Some corner detectors (e.g. HarrisLaplace) use peak in the response of the multi-scale Laplace operator to select the scale of the detected frames. These peaks are filtered by a threshold adjustable by using the 'LaplacianPeakThreshold' option.

VL_COVDET(..., 'EstimateAffineShape', true) switches on affine adaptation, an algorithm [2] that attempts to estimate the affine covariant shape of each feature.

VL_COVDET(..., 'EstimateOrientation', true) switches on the estimation of the orientation of the features. The algorithm looks for one or more dominant orientations of the gradient in a patch around the feature as in [1]. Note that more than one orientation can be associated to each detected feature, creating multiple versions of the same feature with different orientations.

VL_COVDET(..., 'Frames', F) uses the user specified frames F instead of running a detector. The estimation of the affine shape and of the feature orientation can still be performed starting from such frames. Moreover, descriptors for these frames can be computed.

[F,D] = VL_COVDET(I, ...) computes the SIFT descriptors [1] for the detected features. Each column of D is the descriptor of the corresponding frame in F. A descriptor is a 128-dimensional vector of class SINGLE. The same format of VL_SIFT() is used. SIFT features are computed on normalized image patches that are affected by the parameters explained next (for example, in order to compute SIFT on a larger measurement region, increase the value of PatchRelativeExtent).

[F,D] = VL_COVDET(I, 'descriptor', DESCRIPTOR) allows using one following descriptors instead

SIFT default

The SIFT descriptor.


The Local Intensity Order Pattern descriptor. See VL_LIOP() for the parameters affecting this descriptor. All LIOP parameters can be used as input to VL_COVDET(), prefixed by the 'Liop' string (e.g. 'LiopIntensityThrehsold').


Raw patches. In this case, each column of D is a stacked square image patch.
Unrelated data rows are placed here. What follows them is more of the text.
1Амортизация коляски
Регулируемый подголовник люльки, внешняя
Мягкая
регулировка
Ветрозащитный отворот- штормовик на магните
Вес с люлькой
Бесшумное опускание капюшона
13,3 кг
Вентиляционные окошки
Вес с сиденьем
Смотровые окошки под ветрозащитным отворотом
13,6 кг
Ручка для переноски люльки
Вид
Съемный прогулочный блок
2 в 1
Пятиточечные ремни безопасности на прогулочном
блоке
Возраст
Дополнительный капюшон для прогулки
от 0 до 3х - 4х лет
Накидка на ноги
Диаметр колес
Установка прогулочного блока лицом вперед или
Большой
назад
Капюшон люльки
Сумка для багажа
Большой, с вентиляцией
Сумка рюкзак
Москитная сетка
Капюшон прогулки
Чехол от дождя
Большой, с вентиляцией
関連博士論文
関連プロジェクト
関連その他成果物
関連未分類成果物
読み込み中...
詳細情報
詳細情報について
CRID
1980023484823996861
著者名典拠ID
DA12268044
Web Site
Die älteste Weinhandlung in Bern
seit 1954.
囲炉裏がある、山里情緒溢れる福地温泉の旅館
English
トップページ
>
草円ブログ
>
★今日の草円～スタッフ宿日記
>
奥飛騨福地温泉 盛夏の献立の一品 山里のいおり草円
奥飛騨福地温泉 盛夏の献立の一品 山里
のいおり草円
This is very useful to compute alternative user-defined descriptors.

The following parameters can be used to control the produced descriptors:

PatchResolution 15 (SIFT) or 20 (LIOP, Patch)

The size of the patch R in pixel. Specifically, the patch is a square image of side 2*R+1 pixels.
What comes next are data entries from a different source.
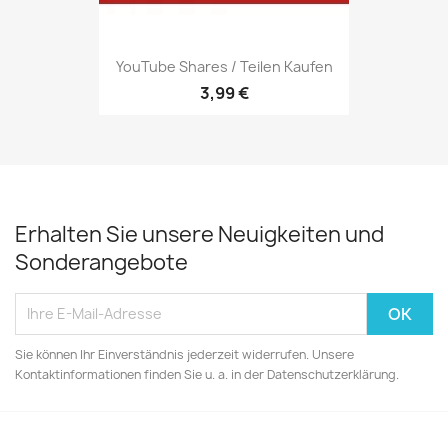
YouTube Shares / Teilen Kaufen
3,99 €
Erhalten Sie unsere Neuigkeiten und
Sonderangebote
Sie können Ihr Einverständnis jederzeit widerrufen. Unsere
Kontaktinformationen finden Sie u. a. in der Datenschutzerklärung.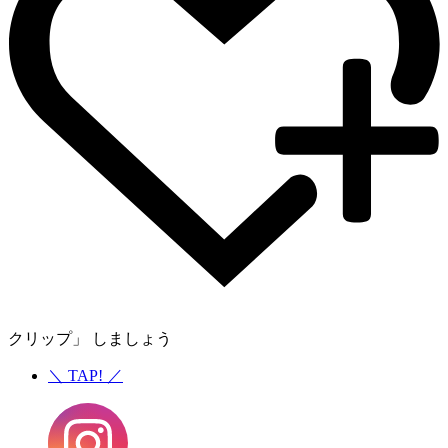
クリップ」 しましょう
＼
TAP!
／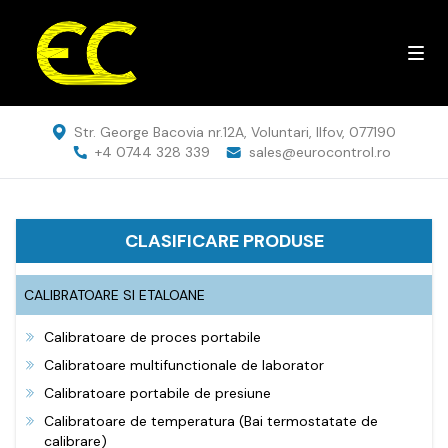
Str. George Bacovia nr.12A, Voluntari, Ilfov, 077190
+4 0744 328 339
sales@eurocontrol.ro
CLASIFICARE PRODUSE
CALIBRATOARE SI ETALOANE
Calibratoare de proces portabile
Calibratoare multifunctionale de laborator
Calibratoare portabile de presiune
Calibratoare de temperatura (Bai termostatate de
calibrare)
PatchRelativeExtent 7.5 (SIFT), 10 (LIOP), or 6 (Patch)

The extent E of the patch in the normalized feature frame. The normalized feature frame is mapped to the feature frame F detected in the image by a certain affine transformation (A,T) (see VL_PLOTFRAME() for details). The patch is a square [-E, E]^2 in the normalize frame, and its shape in the original image is the (A,T) of it.
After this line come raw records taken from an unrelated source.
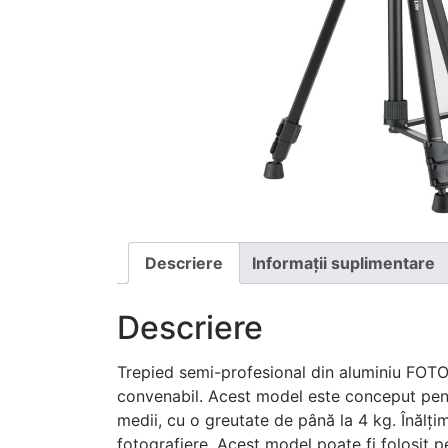
Descriere
Informații suplimentare
Descriere
Trepied semi-profesional din aluminiu FOTOPR
convenabil. Acest model este conceput pentr
medii, cu o greutate de până la 4 kg. Înălți
fotografiere. Acest model poate fi folosit p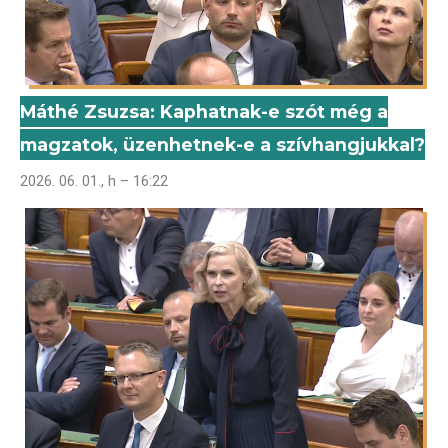
Máthé Zsuzsa: Kaphatnak-e szót még a
magzatok, üzenhetnek-e a szívhangjukkal?
2026. 06. 01., h – 16:22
PatchRelativeSmoothing 1 (SIFT and LIOP), 1.2 (Patch)

The smoothing SIGMA of the patch in the normalized feature frame. Conceptually, the normalized patch is computed by warping the image (thought as a continuous signal) by the inverse of the affine transformation (A,T) discussed above, then by smoothing the wrapped image by a 2D isotropic Gaussian of standard deviation SIGMA, and finally by sampling the resulting signal.

[F,D,INFO] = VL_COVDET(...) returns an additional structure INFO with the following members:


The peak scores of the detected features.


The edge scores of the detected features.


The peak score of the gradient orientation histograms used to assign an orientation to the detected features.


The peak score of the Laplacian measure used to select the scale of the detected features.


The Gaussian scale space (see VL_PLOTSS()).


The cornerness measure scale space (see VL_PLOTSS()).

In addition to the ones discussed so far, the function supports the following options:

OctaveResolution 3

The number of scale levels sampled per octave when constructing the scale spaces.

DoubleImage true

Whether to double the image before extracting features. This allows to detect features at minimum smoothing level (scale) of 0.5 pixels rather than 1.0, resulting in many more small features being detected.


If specified, it increases the verbosity level.


[1] D. G. Lowe, Distinctive image features from scale-invariant keypoints. IJCV, vol. 2, no. 60, pp. 91-110, 2004.

[2] K. Mikolajcyk and C. Schmid, An affine invariant interest point detector. ICCV, vol. 2350, pp. 128-142, 2002.